There is a wide distinction between the rights of defendants to buy the adverse title and their right to assert such title against their landlord. We think the law applicable to the facts of this case is well stated in 32 American Jurisprudence 118, section 113, as follows:
". . . Some authorities have expressed the view that a tenant cannot acquire a title which is adverse to his landlord's title, and that where he does so it will be presumed that his purchase was made for the benefit of and to protect the landlord's possession. Others take the position that while the relation of landlord and tenant prevents the tenant from setting up any adverse title against his landlord, it does not prevent him from buying up a title to be asserted after termination of the tenancy, and the redelivery of the premises to the landlord.
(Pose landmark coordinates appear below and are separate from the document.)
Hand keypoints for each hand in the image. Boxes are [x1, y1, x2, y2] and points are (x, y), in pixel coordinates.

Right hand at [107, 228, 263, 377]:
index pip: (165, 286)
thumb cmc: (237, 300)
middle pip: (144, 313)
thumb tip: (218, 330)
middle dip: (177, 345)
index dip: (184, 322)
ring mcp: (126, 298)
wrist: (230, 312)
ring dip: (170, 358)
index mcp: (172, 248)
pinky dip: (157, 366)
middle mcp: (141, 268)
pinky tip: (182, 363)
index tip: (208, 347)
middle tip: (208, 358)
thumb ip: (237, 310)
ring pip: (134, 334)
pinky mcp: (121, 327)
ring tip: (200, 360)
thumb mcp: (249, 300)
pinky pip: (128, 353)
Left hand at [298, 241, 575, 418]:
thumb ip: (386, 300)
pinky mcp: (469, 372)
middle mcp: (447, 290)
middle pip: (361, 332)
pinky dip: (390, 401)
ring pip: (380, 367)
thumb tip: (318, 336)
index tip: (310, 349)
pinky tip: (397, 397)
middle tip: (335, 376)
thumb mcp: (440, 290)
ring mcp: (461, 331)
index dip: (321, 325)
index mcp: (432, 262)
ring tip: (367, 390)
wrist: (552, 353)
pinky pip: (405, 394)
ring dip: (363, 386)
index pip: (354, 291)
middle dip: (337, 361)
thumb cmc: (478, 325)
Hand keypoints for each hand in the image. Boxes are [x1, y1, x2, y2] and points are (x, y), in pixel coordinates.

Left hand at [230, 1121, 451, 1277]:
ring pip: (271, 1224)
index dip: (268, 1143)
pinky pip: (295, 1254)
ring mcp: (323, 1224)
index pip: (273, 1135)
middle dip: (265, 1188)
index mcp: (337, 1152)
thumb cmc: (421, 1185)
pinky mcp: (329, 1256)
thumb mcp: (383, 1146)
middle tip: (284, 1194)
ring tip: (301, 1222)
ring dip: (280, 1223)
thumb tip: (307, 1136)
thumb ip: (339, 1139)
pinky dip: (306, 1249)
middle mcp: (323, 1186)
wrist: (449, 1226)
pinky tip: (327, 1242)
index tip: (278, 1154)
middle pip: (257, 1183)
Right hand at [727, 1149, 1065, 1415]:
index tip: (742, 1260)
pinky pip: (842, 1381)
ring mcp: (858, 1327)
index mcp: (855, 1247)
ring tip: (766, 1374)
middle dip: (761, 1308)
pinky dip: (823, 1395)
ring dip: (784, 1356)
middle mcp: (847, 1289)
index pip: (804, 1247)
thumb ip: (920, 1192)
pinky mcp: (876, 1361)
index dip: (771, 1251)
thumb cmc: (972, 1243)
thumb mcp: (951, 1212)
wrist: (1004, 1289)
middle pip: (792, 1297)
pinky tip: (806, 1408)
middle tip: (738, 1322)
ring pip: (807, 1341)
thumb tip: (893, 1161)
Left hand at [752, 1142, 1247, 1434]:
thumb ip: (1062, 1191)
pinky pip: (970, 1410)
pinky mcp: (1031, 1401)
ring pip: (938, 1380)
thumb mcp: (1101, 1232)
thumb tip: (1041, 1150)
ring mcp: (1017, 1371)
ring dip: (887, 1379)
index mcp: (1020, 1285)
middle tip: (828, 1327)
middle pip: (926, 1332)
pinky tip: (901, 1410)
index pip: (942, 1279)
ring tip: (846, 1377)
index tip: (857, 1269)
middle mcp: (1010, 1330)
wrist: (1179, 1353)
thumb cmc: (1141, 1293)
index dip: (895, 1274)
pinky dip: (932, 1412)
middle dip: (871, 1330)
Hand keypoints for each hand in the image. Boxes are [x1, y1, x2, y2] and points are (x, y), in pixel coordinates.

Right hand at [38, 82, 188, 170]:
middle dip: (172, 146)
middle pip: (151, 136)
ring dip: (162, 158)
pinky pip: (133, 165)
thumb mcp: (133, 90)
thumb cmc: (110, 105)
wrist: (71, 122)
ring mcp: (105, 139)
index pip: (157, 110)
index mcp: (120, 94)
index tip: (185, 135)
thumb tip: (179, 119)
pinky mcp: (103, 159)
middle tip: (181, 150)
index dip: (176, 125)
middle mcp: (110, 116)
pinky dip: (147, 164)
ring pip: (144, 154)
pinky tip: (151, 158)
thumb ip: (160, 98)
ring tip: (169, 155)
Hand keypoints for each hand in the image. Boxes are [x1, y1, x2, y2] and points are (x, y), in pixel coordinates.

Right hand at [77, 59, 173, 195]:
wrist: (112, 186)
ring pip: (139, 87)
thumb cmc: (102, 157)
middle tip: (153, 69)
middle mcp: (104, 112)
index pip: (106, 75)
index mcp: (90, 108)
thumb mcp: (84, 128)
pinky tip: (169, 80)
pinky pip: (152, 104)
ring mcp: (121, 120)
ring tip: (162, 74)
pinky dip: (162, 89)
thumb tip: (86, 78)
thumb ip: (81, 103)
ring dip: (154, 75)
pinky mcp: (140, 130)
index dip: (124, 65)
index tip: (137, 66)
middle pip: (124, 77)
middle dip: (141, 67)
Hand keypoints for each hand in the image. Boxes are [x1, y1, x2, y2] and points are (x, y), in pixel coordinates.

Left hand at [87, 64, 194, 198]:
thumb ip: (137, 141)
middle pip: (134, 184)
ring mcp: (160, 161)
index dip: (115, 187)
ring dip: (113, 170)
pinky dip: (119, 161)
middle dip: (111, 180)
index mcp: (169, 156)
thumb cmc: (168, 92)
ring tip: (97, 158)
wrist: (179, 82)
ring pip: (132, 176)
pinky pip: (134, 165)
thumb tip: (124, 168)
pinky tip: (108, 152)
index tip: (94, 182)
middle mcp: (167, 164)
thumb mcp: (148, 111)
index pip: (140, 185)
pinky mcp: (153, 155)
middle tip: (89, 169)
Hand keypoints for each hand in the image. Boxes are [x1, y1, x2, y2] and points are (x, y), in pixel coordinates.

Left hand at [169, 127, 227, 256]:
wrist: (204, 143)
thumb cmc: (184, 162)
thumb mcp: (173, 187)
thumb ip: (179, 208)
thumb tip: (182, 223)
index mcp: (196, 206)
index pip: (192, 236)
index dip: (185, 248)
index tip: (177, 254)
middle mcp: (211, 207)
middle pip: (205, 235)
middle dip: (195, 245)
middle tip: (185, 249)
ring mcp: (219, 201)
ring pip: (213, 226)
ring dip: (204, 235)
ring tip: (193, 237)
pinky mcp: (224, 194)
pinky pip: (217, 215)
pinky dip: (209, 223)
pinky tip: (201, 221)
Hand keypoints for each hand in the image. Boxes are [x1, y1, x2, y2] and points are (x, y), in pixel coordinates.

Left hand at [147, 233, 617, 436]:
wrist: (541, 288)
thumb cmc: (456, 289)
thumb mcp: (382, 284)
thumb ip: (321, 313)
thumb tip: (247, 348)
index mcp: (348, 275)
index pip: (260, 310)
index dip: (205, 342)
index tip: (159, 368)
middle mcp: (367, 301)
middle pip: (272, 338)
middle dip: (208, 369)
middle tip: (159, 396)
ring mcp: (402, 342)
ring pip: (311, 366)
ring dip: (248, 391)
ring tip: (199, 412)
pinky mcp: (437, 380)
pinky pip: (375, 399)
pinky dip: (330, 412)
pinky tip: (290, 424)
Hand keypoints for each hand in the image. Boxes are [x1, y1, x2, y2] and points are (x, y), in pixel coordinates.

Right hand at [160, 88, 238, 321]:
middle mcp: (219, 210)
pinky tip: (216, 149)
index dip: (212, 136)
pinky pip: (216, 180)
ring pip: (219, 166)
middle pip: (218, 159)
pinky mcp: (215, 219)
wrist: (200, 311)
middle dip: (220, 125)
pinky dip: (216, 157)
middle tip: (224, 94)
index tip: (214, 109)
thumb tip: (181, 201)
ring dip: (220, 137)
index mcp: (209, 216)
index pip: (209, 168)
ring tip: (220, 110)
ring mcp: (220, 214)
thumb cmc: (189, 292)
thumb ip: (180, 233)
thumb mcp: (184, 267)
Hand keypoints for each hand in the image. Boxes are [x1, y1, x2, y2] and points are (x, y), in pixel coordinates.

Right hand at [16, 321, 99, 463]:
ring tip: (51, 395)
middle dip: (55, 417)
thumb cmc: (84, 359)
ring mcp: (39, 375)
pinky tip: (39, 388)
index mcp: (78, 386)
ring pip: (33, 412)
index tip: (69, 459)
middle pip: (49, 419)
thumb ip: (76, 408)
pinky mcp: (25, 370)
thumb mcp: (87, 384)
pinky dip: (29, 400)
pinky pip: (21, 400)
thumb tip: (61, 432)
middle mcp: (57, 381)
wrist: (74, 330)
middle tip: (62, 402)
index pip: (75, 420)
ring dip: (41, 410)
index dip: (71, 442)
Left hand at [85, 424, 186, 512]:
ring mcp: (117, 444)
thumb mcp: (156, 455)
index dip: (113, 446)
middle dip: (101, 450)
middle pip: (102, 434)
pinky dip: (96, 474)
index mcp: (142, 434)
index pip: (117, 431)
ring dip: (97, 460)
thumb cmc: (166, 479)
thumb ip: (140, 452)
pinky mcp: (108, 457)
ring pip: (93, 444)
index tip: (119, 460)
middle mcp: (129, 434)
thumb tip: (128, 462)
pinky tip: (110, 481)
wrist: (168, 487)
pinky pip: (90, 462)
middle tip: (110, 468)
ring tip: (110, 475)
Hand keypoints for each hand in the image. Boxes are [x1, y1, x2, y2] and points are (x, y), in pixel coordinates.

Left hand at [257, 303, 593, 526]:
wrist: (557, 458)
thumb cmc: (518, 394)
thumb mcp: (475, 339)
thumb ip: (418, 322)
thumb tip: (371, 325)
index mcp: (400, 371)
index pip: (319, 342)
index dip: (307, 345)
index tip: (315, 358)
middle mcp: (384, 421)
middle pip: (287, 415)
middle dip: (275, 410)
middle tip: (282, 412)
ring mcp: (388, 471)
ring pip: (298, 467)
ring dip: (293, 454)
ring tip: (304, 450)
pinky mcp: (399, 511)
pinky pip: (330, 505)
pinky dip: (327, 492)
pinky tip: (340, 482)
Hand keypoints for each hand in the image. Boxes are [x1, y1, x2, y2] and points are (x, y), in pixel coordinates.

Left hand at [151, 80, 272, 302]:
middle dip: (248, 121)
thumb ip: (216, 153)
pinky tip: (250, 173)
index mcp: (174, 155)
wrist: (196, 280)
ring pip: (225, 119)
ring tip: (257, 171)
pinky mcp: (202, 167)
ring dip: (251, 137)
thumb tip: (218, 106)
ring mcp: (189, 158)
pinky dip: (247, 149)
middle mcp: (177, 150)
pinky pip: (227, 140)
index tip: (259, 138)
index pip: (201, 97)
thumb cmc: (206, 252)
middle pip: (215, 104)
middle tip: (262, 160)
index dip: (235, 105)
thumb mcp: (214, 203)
Under this rule, a tenant may acquire a title other than that which his landlord has or had, but he cannot avail himself of it while retaining possession of the land. A fortiori, if a lessee under a defective title is disturbed by a party having a paramount title, he is not restrained by his lease from purchasing the paramount title, without the consent of his lessor, although he has not been evicted or ousted. Clearly, however, a tenant during his tenancy and while possession is retained is estopped to assert a title adverse and superior to that of the landlord, which he acquired during the tenancy. Unless he has been evicted by the owner of the paramount title or has surrendered possession to his landlord, he is estopped to make such assertion. . . ."
[4] To suggest that Raymond Quon, Jr. has evicted his father and mother from the premises, either actually or constructively, is not in accord with the facts. He is their infant child. The family, including Raymond Quon, Jr., continued in a possession obtained by them through a lease from Mrs. Sanguinetti and under the law are forbidden to assert they are in possession under some other title or source of title. They bought the tax title to the premises with full knowledge of the lease and it was their moral and legal obligation to live up to its terms as long as they held undisputed possession and occupancy thereof. Just what the rights of the parties would have been had the purchaser of the state's tax title not been a member of the lessees' family, but some one acting in his own right and independent of the lease, we do not decide.
The trial court gave plaintiff judgment for the balance of the rent due under the lease and we think such judgment was justified under the law. The judgment is affirmed.
McALISTER, C.J., and STANFORD, J., concur.